Robert’s photographs and collages are often sliced or folded into three-dimensional shapes and sometimes covered with masking tape. The original seems to be masked and charged with its own frame of interpretation. Instead of representing one single meaning, the object seems to reveal multiple meanings, thereby challenging the cultural codes within language, taste and aesthetic judgment.
Greatly inspired by the writings of Marguerite Duras and her use of descriptive passages in which her characters reveal themselves through what they say, or even more, through what they do not say, Robert also tries to make the unsayable perceptible. His films are often composed of images of unremarkable movements. The movements have been isolated and repeated until they reveal a density of meaning: mother’s hands stroking the head of her son; an arm running along the surface of a fence; fingers rubbing printed text.“It is not through painting that photography touches art but through theatre” (Jimmy Robert quoting Roland Barthes), it felt necessary to underline what is seen and how. For me it was therefore important to dramatize or sometimes even flatten out the performance into a two dimensional image by using plain light. Or to just remove the light totally, and so highlighting the fact that there is a directorial intent on what you see as a spectator and how.’
The title of the show is a short sentence appearing in Ingrid Caven, a book by Jean-Jacques Schuhl, which amongst other things gives an overview of the period when the actress had an affair with Fassbinder, and this remark is particularly directed against him.
For this exhibition, the expression will encompass a whole range of reflections, actual or more conceptual, various mirrorings of the idea of masculinity, and how perhaps men are an image hovering between two female gazes.
At once a total construct, a decorum, as well as a masquerade the notion of masculinity will be tentatively articulated within an installation of images, which will frame a performance. The performance will occur along an antique Japanese screen, which alludes to the artificiality of theatre as in a degenerate Noh where the essence is made clear not so much through the perfection of the form but rather the authenticity of the expression, where elements from Dan Graham and Yvonne Rainer are both a supporting structure and a frame. The screen will operate as a division of the space as well as a mode of display and concealment, it will support on its back the word, Indifferent, written very meticulously in various styles.

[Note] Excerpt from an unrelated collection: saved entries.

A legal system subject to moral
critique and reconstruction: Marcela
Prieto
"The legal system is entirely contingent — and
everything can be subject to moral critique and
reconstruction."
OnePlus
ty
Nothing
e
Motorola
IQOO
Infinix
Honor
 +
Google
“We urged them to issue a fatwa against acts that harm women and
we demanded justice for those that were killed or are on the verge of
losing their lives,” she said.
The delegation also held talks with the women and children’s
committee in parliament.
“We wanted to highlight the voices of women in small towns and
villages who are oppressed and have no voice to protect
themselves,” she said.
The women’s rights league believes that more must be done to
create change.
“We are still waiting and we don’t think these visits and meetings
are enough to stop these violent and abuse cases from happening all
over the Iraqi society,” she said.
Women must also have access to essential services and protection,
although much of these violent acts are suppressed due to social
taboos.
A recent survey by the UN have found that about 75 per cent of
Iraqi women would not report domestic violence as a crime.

The images surrounding ‘the stage’ of the performance will become to a certain extent a makeshift audience, which in turn seems consumed by itself, by its own materiality.

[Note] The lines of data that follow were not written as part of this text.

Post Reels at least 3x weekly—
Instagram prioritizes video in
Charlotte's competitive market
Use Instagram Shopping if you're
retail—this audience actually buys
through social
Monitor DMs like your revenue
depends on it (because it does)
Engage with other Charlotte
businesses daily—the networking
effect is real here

Collected images, found or more known material, along with the mask titled ‘relaxed’ will be the witness of a dance/monologue addressing issues around the subject, movement and the gaze.

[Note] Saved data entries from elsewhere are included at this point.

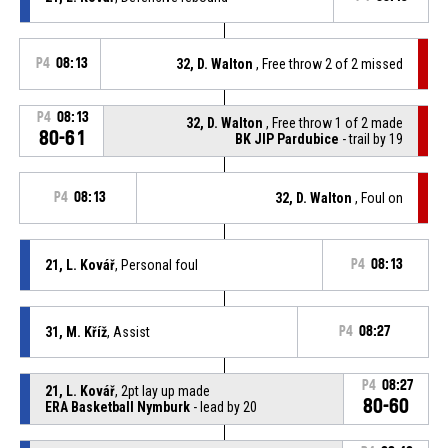
P4
08:13
32, D. Walton
, Free throw 2 of 2 missed
P4
08:13
32, D. Walton
, Free throw 1 of 2 made
80-61
BK JIP Pardubice
- trail by 19
P4
08:13
32, D. Walton
, Foul on
21, L. Kovář
, Personal foul
P4
08:13
31, M. Kříž
, Assist
P4
08:27
P4
08:27
21, L. Kovář
, 2pt lay up made
80-60
ERA Basketball Nymburk
- lead by 20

The question will not be so much who is on display as much as what? for which occasion? Perhaps very much a carnival as in an Ensor painting we are playing the roles we are expected to, hoping the various masks won’t fall off and reveal our inability to define ourselves truly independently.
Und das nennt sich mann… is about the lure, the conditioning of culture in the midst of a desire to participate, have a voice nevertheless. Paradoxically here I recall Frantz Fanon quoting Jean Veneuse, the French carribean poet: “Quand on aime il ne faut rien dire, il vaut bien mieux s’en cacher même”. Which would translate as: “If in love one should remain silent, one should even go as far as hiding it”.